From the Introduction to Thanks
This is a book about faith and moral issues facing America’s troops.  Rev. Edgar S. Welty, Jr , as someone who spent four years wearing U. S Army Uniforms, has plenty of  “Soldier’s Stories”. But he doesn’t start his book with these.
            Instead he introduces his work with the telling of Simon’s service when he carried the cross of our Lord, Jesus Christ. He argues that “Service” is the same as Jesus’ call to: “Go an ‘Extra’ or ‘Second’ mile”. He further argues that Americans are called by Jesus, God incarnate, and common decency to “Walk” a “Second Mile”, for America’s troops and veterans. Finally he argues that this is necessary because troops and vets are in trouble as demonstrated by things as their suicide rates.

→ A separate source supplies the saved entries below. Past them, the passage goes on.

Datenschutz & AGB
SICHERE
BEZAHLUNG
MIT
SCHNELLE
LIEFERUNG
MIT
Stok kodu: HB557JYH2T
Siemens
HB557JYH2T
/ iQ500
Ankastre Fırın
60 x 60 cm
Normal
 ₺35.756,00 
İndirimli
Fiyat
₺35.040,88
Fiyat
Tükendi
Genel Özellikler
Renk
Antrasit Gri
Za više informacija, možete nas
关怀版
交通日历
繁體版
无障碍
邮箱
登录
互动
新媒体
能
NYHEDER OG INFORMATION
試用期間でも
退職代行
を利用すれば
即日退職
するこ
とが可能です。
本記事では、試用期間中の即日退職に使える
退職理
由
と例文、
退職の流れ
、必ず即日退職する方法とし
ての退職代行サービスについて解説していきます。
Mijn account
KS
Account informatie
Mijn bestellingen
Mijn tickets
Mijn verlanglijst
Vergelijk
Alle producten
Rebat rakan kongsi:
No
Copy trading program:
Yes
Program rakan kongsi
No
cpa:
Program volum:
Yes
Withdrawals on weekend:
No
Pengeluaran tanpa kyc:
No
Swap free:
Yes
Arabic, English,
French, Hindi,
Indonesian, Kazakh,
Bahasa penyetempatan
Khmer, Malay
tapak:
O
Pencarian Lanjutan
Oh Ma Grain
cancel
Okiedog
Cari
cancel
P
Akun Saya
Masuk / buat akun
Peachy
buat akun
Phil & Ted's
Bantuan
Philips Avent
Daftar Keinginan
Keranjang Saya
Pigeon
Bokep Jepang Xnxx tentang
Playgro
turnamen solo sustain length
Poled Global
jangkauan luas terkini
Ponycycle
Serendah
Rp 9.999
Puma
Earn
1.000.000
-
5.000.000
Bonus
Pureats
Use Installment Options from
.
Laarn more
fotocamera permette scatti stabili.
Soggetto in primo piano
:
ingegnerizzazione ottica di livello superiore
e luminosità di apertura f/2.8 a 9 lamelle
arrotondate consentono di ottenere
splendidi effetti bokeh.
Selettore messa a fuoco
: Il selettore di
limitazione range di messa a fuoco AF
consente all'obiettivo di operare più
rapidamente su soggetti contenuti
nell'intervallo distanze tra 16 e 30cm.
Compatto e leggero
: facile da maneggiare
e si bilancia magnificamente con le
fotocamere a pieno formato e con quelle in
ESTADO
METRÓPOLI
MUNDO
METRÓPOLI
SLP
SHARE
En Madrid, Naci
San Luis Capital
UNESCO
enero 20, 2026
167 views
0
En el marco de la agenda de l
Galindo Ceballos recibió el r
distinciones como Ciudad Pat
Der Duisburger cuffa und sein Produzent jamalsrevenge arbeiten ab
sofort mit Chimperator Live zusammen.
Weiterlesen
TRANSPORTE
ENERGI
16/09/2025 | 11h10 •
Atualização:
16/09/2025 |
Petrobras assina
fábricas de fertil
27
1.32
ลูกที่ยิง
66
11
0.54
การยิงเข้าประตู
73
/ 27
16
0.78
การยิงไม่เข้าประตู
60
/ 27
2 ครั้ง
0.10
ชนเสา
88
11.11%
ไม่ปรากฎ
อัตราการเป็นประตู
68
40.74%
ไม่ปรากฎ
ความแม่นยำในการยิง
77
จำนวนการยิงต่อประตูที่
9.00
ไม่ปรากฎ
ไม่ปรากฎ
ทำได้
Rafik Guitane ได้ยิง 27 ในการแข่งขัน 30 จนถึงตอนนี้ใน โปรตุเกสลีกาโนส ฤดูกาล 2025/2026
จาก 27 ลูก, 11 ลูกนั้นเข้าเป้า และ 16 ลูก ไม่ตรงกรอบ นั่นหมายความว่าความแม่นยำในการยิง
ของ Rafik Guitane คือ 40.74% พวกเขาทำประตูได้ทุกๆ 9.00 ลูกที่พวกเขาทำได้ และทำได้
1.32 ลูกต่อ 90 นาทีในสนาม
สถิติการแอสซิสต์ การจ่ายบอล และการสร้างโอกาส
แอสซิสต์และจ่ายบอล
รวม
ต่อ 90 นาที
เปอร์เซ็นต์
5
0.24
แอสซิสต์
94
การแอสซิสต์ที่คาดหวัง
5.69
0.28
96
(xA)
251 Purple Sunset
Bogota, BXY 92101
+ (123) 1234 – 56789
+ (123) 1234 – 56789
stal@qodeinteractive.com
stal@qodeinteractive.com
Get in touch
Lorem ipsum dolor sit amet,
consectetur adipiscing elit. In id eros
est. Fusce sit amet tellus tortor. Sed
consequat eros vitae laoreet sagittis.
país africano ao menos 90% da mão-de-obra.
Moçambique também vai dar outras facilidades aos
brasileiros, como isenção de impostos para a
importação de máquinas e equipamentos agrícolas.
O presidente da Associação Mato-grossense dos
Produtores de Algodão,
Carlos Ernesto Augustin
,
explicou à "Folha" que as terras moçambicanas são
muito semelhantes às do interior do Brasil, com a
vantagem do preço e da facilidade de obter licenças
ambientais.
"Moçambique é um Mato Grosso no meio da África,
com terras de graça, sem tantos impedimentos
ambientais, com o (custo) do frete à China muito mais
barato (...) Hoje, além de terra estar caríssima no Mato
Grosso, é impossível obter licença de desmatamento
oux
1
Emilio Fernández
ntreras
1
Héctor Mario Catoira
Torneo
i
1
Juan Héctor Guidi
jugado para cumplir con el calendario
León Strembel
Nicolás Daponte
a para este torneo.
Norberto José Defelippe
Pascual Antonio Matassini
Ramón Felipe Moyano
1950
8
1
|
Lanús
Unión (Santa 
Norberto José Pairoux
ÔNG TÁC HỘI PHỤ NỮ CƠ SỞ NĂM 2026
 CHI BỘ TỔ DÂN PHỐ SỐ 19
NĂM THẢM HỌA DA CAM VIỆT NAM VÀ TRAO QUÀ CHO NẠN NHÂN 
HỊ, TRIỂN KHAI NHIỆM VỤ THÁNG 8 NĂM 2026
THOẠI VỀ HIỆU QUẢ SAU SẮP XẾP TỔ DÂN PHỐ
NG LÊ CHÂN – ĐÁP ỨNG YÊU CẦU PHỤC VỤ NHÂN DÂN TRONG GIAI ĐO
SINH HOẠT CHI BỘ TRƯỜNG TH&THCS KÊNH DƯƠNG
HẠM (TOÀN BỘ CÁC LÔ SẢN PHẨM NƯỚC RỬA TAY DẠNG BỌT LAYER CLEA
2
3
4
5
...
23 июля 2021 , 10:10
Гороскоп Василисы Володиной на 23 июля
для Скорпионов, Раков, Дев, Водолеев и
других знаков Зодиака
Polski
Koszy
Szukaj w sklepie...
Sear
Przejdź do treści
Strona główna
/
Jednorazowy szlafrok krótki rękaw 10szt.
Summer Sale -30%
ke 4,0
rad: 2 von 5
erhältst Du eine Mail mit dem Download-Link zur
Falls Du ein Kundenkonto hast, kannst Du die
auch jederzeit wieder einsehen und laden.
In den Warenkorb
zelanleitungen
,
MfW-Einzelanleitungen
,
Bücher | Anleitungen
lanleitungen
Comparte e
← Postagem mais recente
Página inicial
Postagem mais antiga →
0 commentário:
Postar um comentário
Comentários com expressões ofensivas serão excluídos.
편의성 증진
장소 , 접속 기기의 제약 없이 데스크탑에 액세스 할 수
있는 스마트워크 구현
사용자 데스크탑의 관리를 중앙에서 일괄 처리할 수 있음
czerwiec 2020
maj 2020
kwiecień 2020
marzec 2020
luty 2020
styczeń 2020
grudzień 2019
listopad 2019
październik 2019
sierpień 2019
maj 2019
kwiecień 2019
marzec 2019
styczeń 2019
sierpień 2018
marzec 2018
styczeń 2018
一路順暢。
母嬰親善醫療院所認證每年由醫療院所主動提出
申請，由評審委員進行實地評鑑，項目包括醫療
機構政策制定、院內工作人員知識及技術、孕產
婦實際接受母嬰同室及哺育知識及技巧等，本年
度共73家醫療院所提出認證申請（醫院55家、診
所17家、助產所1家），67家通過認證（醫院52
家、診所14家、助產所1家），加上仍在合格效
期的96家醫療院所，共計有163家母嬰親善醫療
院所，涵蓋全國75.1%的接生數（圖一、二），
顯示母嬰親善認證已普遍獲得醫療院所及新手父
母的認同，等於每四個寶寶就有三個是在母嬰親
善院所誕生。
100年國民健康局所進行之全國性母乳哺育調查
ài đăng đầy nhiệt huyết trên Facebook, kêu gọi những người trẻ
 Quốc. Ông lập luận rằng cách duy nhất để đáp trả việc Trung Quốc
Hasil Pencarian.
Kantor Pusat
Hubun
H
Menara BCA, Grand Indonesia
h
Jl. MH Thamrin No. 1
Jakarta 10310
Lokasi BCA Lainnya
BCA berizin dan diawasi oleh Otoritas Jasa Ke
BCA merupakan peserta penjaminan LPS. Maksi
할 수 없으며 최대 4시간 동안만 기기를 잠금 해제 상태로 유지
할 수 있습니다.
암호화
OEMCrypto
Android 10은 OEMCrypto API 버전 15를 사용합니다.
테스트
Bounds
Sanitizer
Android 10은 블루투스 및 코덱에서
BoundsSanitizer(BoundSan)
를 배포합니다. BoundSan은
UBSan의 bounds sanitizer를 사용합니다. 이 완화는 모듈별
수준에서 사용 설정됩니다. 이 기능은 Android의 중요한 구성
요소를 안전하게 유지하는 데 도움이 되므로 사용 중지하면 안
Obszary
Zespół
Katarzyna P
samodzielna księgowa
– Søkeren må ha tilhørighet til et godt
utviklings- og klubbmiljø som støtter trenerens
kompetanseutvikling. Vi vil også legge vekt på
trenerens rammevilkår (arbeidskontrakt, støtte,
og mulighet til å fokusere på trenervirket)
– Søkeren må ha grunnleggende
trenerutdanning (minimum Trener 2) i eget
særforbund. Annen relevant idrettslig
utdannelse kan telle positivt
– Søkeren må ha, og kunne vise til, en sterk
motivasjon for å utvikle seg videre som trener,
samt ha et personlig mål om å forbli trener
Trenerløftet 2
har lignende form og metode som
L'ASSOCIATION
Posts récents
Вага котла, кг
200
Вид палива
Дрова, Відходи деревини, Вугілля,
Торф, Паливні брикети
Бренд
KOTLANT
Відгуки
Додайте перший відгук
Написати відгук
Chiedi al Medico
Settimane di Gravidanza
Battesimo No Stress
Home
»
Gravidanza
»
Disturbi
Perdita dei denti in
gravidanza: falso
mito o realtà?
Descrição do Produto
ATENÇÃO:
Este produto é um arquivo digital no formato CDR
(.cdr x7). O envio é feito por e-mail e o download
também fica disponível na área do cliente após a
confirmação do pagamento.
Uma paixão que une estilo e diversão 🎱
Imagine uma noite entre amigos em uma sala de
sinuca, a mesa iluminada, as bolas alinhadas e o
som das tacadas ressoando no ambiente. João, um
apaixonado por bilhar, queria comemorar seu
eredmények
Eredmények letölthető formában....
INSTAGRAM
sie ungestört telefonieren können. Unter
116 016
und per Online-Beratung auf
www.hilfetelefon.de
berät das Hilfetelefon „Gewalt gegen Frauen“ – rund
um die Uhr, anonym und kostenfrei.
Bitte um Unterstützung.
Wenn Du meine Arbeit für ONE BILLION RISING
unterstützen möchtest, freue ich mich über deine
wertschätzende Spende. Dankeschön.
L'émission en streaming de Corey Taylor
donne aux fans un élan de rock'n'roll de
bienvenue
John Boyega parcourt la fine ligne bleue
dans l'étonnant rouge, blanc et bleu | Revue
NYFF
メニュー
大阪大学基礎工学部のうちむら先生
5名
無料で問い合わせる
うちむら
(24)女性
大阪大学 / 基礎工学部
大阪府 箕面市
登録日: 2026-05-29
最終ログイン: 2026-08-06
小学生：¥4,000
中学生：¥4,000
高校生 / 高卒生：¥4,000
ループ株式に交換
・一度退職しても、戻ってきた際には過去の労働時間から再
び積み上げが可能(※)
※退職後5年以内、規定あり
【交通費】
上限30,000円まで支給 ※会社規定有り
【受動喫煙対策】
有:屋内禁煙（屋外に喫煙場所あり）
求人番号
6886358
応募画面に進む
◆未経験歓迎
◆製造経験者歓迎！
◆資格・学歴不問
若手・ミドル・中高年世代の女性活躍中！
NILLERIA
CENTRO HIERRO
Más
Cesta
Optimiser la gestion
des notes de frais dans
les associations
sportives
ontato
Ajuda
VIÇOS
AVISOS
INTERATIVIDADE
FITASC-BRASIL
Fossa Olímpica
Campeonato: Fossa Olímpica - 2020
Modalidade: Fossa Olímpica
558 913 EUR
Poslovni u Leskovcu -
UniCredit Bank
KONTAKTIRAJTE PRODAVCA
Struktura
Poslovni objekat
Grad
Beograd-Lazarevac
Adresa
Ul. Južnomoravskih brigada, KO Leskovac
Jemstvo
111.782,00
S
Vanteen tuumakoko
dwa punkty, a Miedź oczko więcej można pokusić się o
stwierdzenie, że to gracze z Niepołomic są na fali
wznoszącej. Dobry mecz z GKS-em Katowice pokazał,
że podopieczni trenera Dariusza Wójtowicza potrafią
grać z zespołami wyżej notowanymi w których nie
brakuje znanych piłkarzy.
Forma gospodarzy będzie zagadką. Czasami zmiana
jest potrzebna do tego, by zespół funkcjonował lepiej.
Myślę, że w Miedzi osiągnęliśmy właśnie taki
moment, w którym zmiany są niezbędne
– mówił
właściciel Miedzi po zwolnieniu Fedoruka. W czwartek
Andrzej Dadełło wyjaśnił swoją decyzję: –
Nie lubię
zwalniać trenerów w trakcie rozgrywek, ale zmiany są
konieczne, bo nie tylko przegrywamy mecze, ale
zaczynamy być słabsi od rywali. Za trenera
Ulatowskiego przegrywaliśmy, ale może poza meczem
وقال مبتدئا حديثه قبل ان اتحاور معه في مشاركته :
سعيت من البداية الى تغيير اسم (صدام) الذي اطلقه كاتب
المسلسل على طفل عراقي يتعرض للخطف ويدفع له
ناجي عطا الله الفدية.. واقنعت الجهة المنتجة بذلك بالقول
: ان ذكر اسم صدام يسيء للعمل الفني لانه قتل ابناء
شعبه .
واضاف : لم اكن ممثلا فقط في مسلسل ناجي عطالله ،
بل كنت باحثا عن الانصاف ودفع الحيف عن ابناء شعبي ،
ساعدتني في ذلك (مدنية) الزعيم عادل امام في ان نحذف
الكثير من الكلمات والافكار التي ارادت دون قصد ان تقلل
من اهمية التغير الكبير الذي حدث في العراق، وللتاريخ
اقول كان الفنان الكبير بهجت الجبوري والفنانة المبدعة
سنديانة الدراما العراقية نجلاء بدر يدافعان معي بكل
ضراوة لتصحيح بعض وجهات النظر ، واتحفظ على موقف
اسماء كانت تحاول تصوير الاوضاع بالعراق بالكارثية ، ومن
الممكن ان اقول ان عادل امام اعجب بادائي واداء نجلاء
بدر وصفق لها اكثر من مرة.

This sets up Part One “The Case for Thanking”. Part Two relates his “Soldier’s Stories”.  Part Three called, “A Veteran’s Confessions” records his stories which could never be told by an Army Recruiter’ but deal with life as it is the service and the before and after context of his time in uniform. Part Four is his, “Reflections”, as, “A Pastor”.
His conclusion asks the question, “What Would God Have Us Do? And partially answers that question with, “Avoiding Worshiping the Rate of Return & Ourselves”. His “Final Word” is for, “For Veterans in Particular and The Public in General”.  Finally he has added a “Postscript” about doing “Final Military Honors” at the gravesides of veterans.